Let's start by defining some terms. Bias is the average distance from the true parameter of effects estimated from an estimator across many repeated samples. A biased estimate is an estimate coming from an estimator that yields nonzero bias. Variance is the typical distance of each estimate from an estimator to the average of those estimates across many repeated samples. Error is the distance between a single estimate and the true parameter. The average error of an estimator (across many repeated samples) is a combination between its bias and its variance.
You want an effect estimate that is unbiased and has low variance (i.e., high precision). This ensures that the estimate in your sample has as little error as possible and that your confidence interval for the effect is as narrow as possible while remaining at the nominal level of coverage. If your DAG is true, finding the minimally sufficient adjustment set can potentially help in arriving at an unbiased estimate of the effect, but it doesn't necessarily help you arrive at an estimate with the lowest error (i.e., distance from the truth). In addition, the DAG tells you which variables to control for, but not how to control for them; you can still have a biased effect estimate if you incorrectly model the relationships among the adjustment variables, treatment, and outcome.
In essence, DAGs tell you about identification, not about estimation performance. There may be estimators that rely on adjustment sets that are not sufficient to remove confounding but have lower error than estimators that rely on sufficient adjustment sets. A few examples come to mind: conditioning on many near-instruments that are actually confounders will increase the variance of the effect estimate, while not conditioning on them, i.e., only conditioning on strong predictors of the outcome, might yield an estimate with lower error because it has lower variance, even if it's a little biased. In the case of butterfly bias, there may be no sufficient adjustment set, and yet one can arrive at a reasonably low-error estimate by conditioning on the collider (even though doing so induces bias). There are so many possibilities that it's impossible to enumerate them, and no DAG can distinguish among them.

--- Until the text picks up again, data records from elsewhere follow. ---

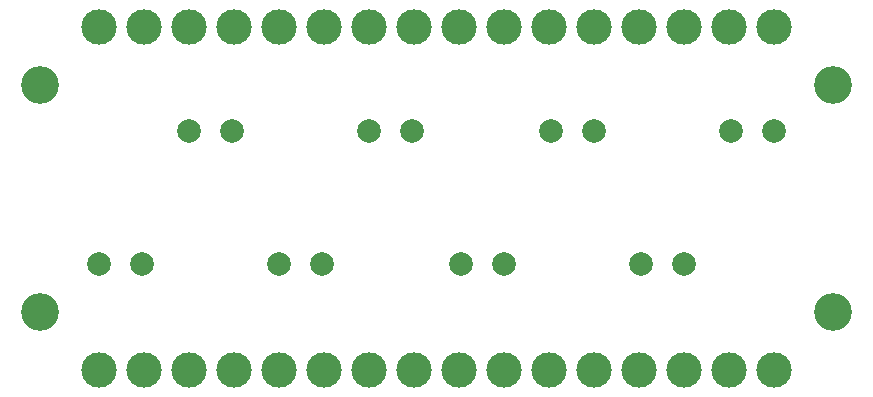
<source format=gbr>
%TF.GenerationSoftware,KiCad,Pcbnew,(5.1.9)-1*%
%TF.CreationDate,2021-10-12T17:07:07+02:00*%
%TF.ProjectId,SolenoidInterconnect,536f6c65-6e6f-4696-9449-6e746572636f,rev?*%
%TF.SameCoordinates,Original*%
%TF.FileFunction,Soldermask,Top*%
%TF.FilePolarity,Negative*%
%FSLAX46Y46*%
G04 Gerber Fmt 4.6, Leading zero omitted, Abs format (unit mm)*
G04 Created by KiCad (PCBNEW (5.1.9)-1) date 2021-10-12 17:07:07*
%MOMM*%
%LPD*%
G01*
G04 APERTURE LIST*
%ADD10C,3.200000*%
%ADD11C,2.000000*%
%ADD12C,3.000000*%
G04 APERTURE END LIST*
D10*
%TO.C,REF\u002A\u002A*%
X97770000Y-106030000D03*
%TD*%
%TO.C,REF\u002A\u002A*%
X97770000Y-86830000D03*
%TD*%
%TO.C,REF\u002A\u002A*%
X164940000Y-86830000D03*
%TD*%
%TO.C,REF\u002A\u002A*%
X164940000Y-106030000D03*
%TD*%
D11*
%TO.C,J1*%
X102779000Y-101979001D03*
X106429005Y-101979001D03*
%TD*%
%TO.C,J2*%
X114061005Y-90709001D03*
X110411000Y-90709001D03*
%TD*%
%TO.C,J3*%
X118019000Y-101979001D03*
X121669005Y-101979001D03*
%TD*%
%TO.C,J4*%
X129301005Y-90709001D03*
X125651000Y-90709001D03*
%TD*%
%TO.C,J6*%
X133418995Y-101979001D03*
X137069000Y-101979001D03*
%TD*%
D12*
%TO.C,J7*%
X102779000Y-110949000D03*
X106589000Y-110949000D03*
X110399001Y-110949000D03*
X114209001Y-110949000D03*
X118019000Y-110949000D03*
X121829000Y-110949000D03*
X125638999Y-110949000D03*
X129449000Y-110949000D03*
X133258999Y-110949000D03*
X137069000Y-110949000D03*
X140878999Y-110949000D03*
X144689000Y-110949000D03*
X148499000Y-110949000D03*
X152309000Y-110949000D03*
X156119000Y-110949000D03*
X159929000Y-110949000D03*
%TD*%
D11*
%TO.C,J8*%
X144701000Y-90709001D03*
X141050995Y-90709001D03*
%TD*%
%TO.C,J9*%
X148658995Y-101979001D03*
X152309000Y-101979001D03*
%TD*%
%TO.C,J10*%
X159941000Y-90709001D03*
X156290995Y-90709001D03*
%TD*%
D12*
%TO.C,J5*%
X159941000Y-81921000D03*
X156131000Y-81921000D03*
X152320999Y-81921000D03*
X148510999Y-81921000D03*
X144701000Y-81921000D03*
X140891000Y-81921000D03*
X137081001Y-81921000D03*
X133271000Y-81921000D03*
X129461001Y-81921000D03*
X125651000Y-81921000D03*
X121841001Y-81921000D03*
X118031000Y-81921000D03*
X114221000Y-81921000D03*
X110411000Y-81921000D03*
X106601000Y-81921000D03*
X102791000Y-81921000D03*
%TD*%
M02*

</source>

There are a few considerations that have been agreed upon:
- Conditioning on confounders reduces bias
- Conditioning on instruments and near instruments may not affect bias, but will increase variance (and in the case of unobserved confounding, will increase bias)
- Conditioning on strong predictors of the outcome, even if they are not confounders, decreases variance without affecting bias.

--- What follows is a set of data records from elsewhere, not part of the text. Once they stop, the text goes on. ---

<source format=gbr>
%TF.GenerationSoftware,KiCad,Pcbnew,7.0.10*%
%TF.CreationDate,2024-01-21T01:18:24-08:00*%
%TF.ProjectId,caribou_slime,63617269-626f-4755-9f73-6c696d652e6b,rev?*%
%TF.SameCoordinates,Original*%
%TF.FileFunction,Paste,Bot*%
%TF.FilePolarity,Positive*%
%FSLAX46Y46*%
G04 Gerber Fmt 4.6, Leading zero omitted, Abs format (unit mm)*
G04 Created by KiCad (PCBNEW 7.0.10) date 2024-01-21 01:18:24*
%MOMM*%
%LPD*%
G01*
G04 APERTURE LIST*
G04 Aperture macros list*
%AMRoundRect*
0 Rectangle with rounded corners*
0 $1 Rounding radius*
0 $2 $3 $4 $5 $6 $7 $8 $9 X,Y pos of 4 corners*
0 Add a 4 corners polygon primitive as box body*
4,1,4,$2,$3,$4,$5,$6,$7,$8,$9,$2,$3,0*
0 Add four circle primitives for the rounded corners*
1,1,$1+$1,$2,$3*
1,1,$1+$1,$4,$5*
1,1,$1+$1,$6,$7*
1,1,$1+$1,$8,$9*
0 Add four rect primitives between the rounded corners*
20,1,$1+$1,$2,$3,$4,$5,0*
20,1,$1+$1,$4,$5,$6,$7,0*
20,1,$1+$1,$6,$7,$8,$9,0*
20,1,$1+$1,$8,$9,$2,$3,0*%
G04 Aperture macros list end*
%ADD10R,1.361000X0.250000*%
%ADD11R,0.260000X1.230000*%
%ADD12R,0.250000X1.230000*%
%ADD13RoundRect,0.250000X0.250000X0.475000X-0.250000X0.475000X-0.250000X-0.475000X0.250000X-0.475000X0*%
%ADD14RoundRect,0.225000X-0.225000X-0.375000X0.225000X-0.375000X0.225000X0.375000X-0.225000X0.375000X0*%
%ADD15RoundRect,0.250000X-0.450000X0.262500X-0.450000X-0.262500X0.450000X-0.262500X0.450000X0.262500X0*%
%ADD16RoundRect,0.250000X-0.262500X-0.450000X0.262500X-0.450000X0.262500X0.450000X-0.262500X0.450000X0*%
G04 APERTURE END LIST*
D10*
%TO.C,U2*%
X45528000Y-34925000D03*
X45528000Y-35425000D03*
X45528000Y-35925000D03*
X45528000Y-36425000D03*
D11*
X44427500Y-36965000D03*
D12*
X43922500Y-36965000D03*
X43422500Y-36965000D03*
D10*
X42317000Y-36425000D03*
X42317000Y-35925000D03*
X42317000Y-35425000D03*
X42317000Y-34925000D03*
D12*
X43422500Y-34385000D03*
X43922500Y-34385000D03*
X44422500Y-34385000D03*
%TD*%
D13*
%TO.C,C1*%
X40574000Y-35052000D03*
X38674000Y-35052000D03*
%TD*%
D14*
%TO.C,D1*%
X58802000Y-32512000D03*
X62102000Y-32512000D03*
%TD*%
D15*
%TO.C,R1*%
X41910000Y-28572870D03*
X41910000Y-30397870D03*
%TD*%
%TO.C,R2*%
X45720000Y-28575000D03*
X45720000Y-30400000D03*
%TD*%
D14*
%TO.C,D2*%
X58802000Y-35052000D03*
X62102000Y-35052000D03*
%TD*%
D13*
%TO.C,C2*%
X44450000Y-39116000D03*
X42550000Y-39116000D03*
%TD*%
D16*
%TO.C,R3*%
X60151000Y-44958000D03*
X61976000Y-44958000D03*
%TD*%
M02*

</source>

A minimally sufficient adjustment set might have many near-instruments and will definitely not include predictors of the outcome that are not confounders, making it potentially a sub-optimal set to condition on. On the other hand, conditioning on several strong predictors of the outcome, even if they are not confounders, but missing some true confounders that have weak effects on the outcome, may yield an estimate that has low error due to its low variance, even if some bias is allowed in.
The are variety of variable selection and modeling techniques available to estimate treatment effects, taking into account the relative performance of different types of variables. See my answer here for some examples of contemporary methods.
If you get two estimates resulting from conditioning on different minimally sufficient adjustment sets, there are many possibilities that cannot be distinguished from each other. The first is that both estimates are unbiased, but one or both of them has high variance, so one or both of them have high error. You can check to see which one you'd expect to have lower error based on the considerations mentioned above, and favor that one. It will probably have a narrower confidence interval. The second is that bias is induced by failing to correctly control for the variables in the adjustment set. Here, you may have successfully chosen the correct variables to control for, but you incorrectly modeled the relationships among the adjustment set, the treatment, and the outcome. You can avoid this by using a technique that tries to get around this problem by using a flexible model. The third is that the DAG is wrong in some way, and one or both of the adjustment sets is incorrect. Here, it may still be possible that the incorrect adjustment set yields an estimate with lower error; it's impossible to know. The variety of adjustment sets act as sensitivity analyses for each other, and if they all yield different conclusions, then there is not enough information available to you to make a substantive conclusion (i.e., analogous to not having a large enough sample to distinguish between a true effect and sampling error).
To summarize: Minimally sufficient adjustment sets (and sufficient adjustment sets in general) don't tell you which estimates will have the lowest error; they only tell you which variables are required for nonparametric identification of a causal effect. Estimating an effect with low error requires many different considerations, some of which are apparent from a DAG and others which are not. Knowing a sufficient adjustment set doesn't mean you know how to control for the variables to arrive at an unbiased effect estimate. Even unbiased effect estimates may have high error due to having high variance. There are variety of reasons why estimates might differ from each other, and no good ways to adjudicate among them.